Gurf Morlix won mainstream recognition during his time as Lucinda Williams’ guitar player, musical director and producer. After they had a falling out over the band’s musical direction, Morlix moved on and became a freelance producer. Since then, he’s helmed projects by a diverse set of country and Americana artists including Robert Earl Keen, Ray Wylie Hubbard, Ian McLagan, Slaid Cleaves and Mary Gauthier, as well as his own records.
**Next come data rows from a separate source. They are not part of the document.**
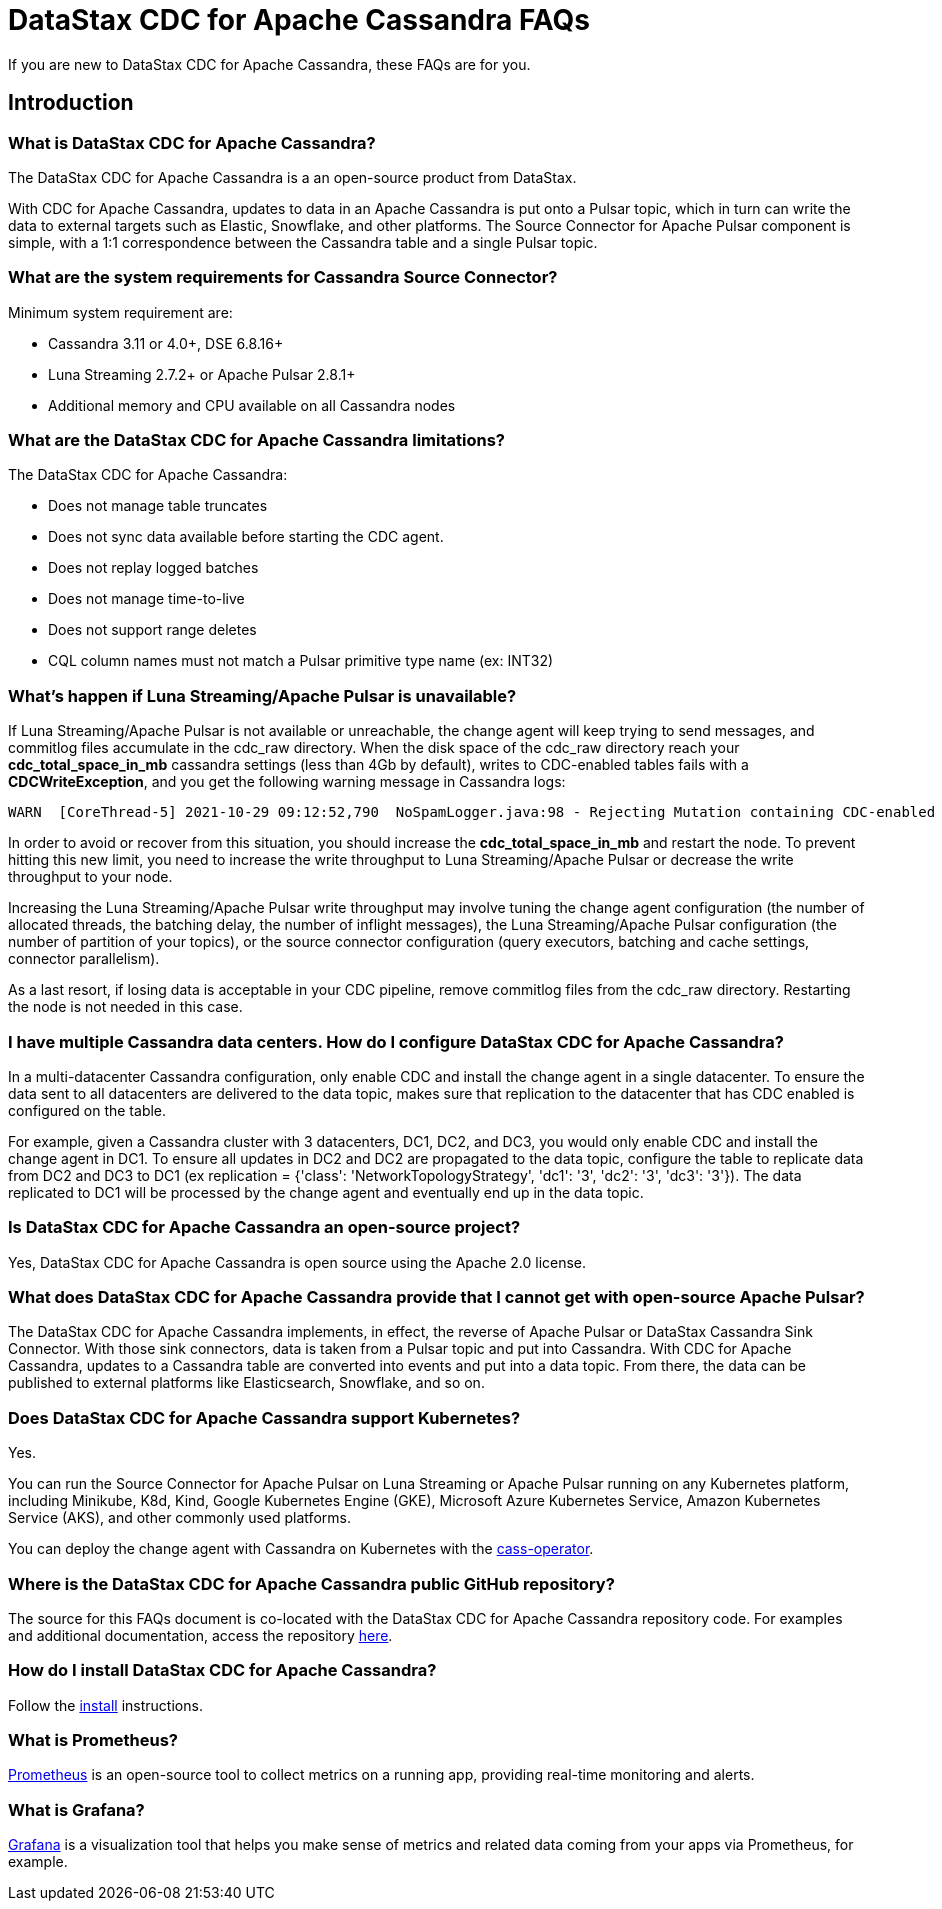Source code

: = DataStax CDC for Apache Cassandra FAQs

If you are new to DataStax CDC for Apache Cassandra, these FAQs are for you.

== Introduction

=== What is DataStax CDC for Apache Cassandra?

The DataStax CDC for Apache Cassandra is a an open-source product from DataStax.

With CDC for Apache Cassandra, updates to data in an Apache Cassandra is put onto a Pulsar topic, which in turn can write the data to external targets such as Elastic, Snowflake, and other platforms. The Source Connector for Apache Pulsar component is simple, with a 1:1 correspondence between the Cassandra table and a single Pulsar topic.

=== What are the system requirements for Cassandra Source Connector?

Minimum system requirement are:

* Cassandra 3.11 or 4.0+, DSE 6.8.16+
* Luna Streaming 2.7.2+ or Apache Pulsar 2.8.1+
* Additional memory and CPU available on all Cassandra nodes

=== What are the DataStax CDC for Apache Cassandra limitations?

The DataStax CDC for Apache Cassandra:

* Does not manage table truncates
* Does not sync data available before starting the CDC agent.
* Does not replay logged batches
* Does not manage time-to-live
* Does not support range deletes
* CQL column names must not match a Pulsar primitive type name (ex: INT32)

=== What's happen if Luna Streaming/Apache Pulsar is unavailable?

If Luna Streaming/Apache Pulsar is not available or unreachable, the change agent will keep trying to send messages, and commitlog files accumulate in the cdc_raw directory. When the disk space of the cdc_raw directory reach your **cdc_total_space_in_mb** cassandra settings (less than 4Gb by default), writes to CDC-enabled tables fails with a **CDCWriteException**, and you get the following warning message in Cassandra logs:

[source,language-bash]
----
WARN  [CoreThread-5] 2021-10-29 09:12:52,790  NoSpamLogger.java:98 - Rejecting Mutation containing CDC-enabled table. Free up space in /mnt/data/cdc_raw.
----

In order to avoid or recover from this situation, you should increase the **cdc_total_space_in_mb** and restart the node. To prevent hitting this new limit, you need to increase the write throughput to Luna Streaming/Apache Pulsar or decrease the write throughput to your node.

Increasing the Luna Streaming/Apache Pulsar write throughput may involve tuning the change agent configuration (the number of allocated threads, the batching delay, the number of inflight messages), the Luna Streaming/Apache Pulsar configuration (the number of partition of your topics), or the source connector configuration (query executors, batching and cache settings, connector parallelism).

As a last resort, if losing data is acceptable in your CDC pipeline, remove commitlog files from the cdc_raw directory. Restarting the node is not needed in this case.

=== I have multiple Cassandra data centers. How do I configure DataStax CDC for Apache Cassandra?

In a multi-datacenter Cassandra configuration, only enable CDC and install the change agent in a single datacenter. To ensure the data sent to all datacenters are delivered to the data topic, makes sure that replication to the datacenter that has CDC enabled is configured on the table. 

For example, given a Cassandra cluster with 3 datacenters, DC1, DC2, and DC3, you would only enable CDC and install the change agent in DC1. To ensure all updates in DC2 and DC2 are propagated to the data topic, configure the table to replicate data from DC2 and DC3 to DC1 (ex replication = {'class': 'NetworkTopologyStrategy', 'dc1': '3', 'dc2': '3', 'dc3': '3'}). The data replicated to DC1 will be processed by the change agent and eventually end up in the data topic.

=== Is DataStax CDC for Apache Cassandra an open-source project?

Yes, DataStax CDC for Apache Cassandra is open source using the Apache 2.0 license.

=== What does DataStax CDC for Apache Cassandra provide that I cannot get with open-source Apache Pulsar?

The DataStax CDC for Apache Cassandra implements, in effect, the reverse of Apache Pulsar or DataStax Cassandra Sink Connector. With those sink connectors, data is taken from a Pulsar topic and put into Cassandra. With CDC for Apache Cassandra, updates to a Cassandra table are converted into events and put into a data topic. From there, the data can be published to external platforms like Elasticsearch, Snowflake, and so on.

=== Does DataStax CDC for Apache Cassandra support Kubernetes?

Yes. 

You can run the Source Connector for Apache Pulsar on Luna Streaming or Apache Pulsar running on any Kubernetes platform, including Minikube, K8d, Kind, Google Kubernetes Engine (GKE), Microsoft Azure Kubernetes Service, Amazon Kubernetes Service (AKS), and other commonly used platforms. 

You can deploy the change agent with Cassandra on Kubernetes with the https://github.com/datastax/cass-operator[cass-operator].

=== Where is the DataStax CDC for Apache Cassandra public GitHub repository?

The source for this FAQs document is co-located with the DataStax CDC for Apache Cassandra repository code. For examples and additional documentation, access the repository https://github.com/datastax/cdc-apache-cassandra[here].

=== How do I install DataStax CDC for Apache Cassandra?

Follow the xref:install.adoc[install] instructions.

=== What is Prometheus?

https://prometheus.io/docs/introduction/overview/[Prometheus] is an open-source tool to collect metrics on a running app, providing real-time monitoring and alerts.

=== What is Grafana?

https://grafana.com/[Grafana] is a visualization tool that helps you make sense of metrics and related data coming from your apps via Prometheus, for example.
Morlix has been writing songs almost as long as he’s been playing guitar (and a dozen other instruments). Although he was reticent to share his own tunes at first, he’s released nine albums since 2000, including the current Eatin’ at Me. Morlix lives in Texas, and is identified with the Austin music scene, but he was actually born in New York state and grew up near Buffalo. His East Coast upbringing is the subject of most of the songs on Eatin at Me, a collection filled with the gritty, darkly humorous songs that have made him an underground favorite. On this album he plays guitar, bass, mandolin, mandocello, dobro, pedal steel, Weissenborn lap steel, banjo and harmonica. His pal Rick Richards contributes drums, and the result is the sound of a real, down and dirty country rock band.
This album opens with “Dirty Old Buffalo” a slow moody ballad that takes us for a car ride through a landscape blasted by the smoke belching out of industrial smokestacks. Big twangy guitars and Hammond B3 accents gives the tune a grim aura complimented by Morlix’s deadpan vocal. Richards supplies a funereal backbeat to “Elephant’s Graveyard,” a country blues that describes closing time at a bar in a working class neighborhood that’s populated by broken men who sit around staring at the walls and wondering haw they’re going get through the night.
“The Dog I Am” features a muted, icy guitar line and a subliminal backbeat, and paints the portrait of man who seems to be proud of all the bad choices he’s made in his life. Morlix puts an ironic spin on lyric with a sadly resigned vocal: “I piss where I like and I like a tree, but I’ll take a hydrant presented to me. I’ll take a dump whenever I move, wherever I am, got nothing to prove.” Things spark up, at least musically on “Dinah,” a bouncy rocker with solid bluesy guitar work. It’s got a beat you can dance to, but Dinah is just as lost as the other characters in the Morlix universe, sowing seeds of heartache as she dances around the room.
“Born In Lackawanna” takes us back out onto the smog-drenched streets of a town so polluted “you could cut the air with a knife” and shows us a few snapshots of the working class folks who are struggling to make ends meet. “Blue Smoke” closes the album with another portrait of a man trying to fight his way out of the city that’s slowly suffocating him, emotionally and physically. He’s hoping to escape in his car, but as Morlix notes, “there’s blue smoke hanging in the air and your pistons may be blown.” There’s not a lot of light in these tunes, but Morlix fills views his protagonists with a sense of compassion that offers a glimmer of light, even to the darkest scenarios.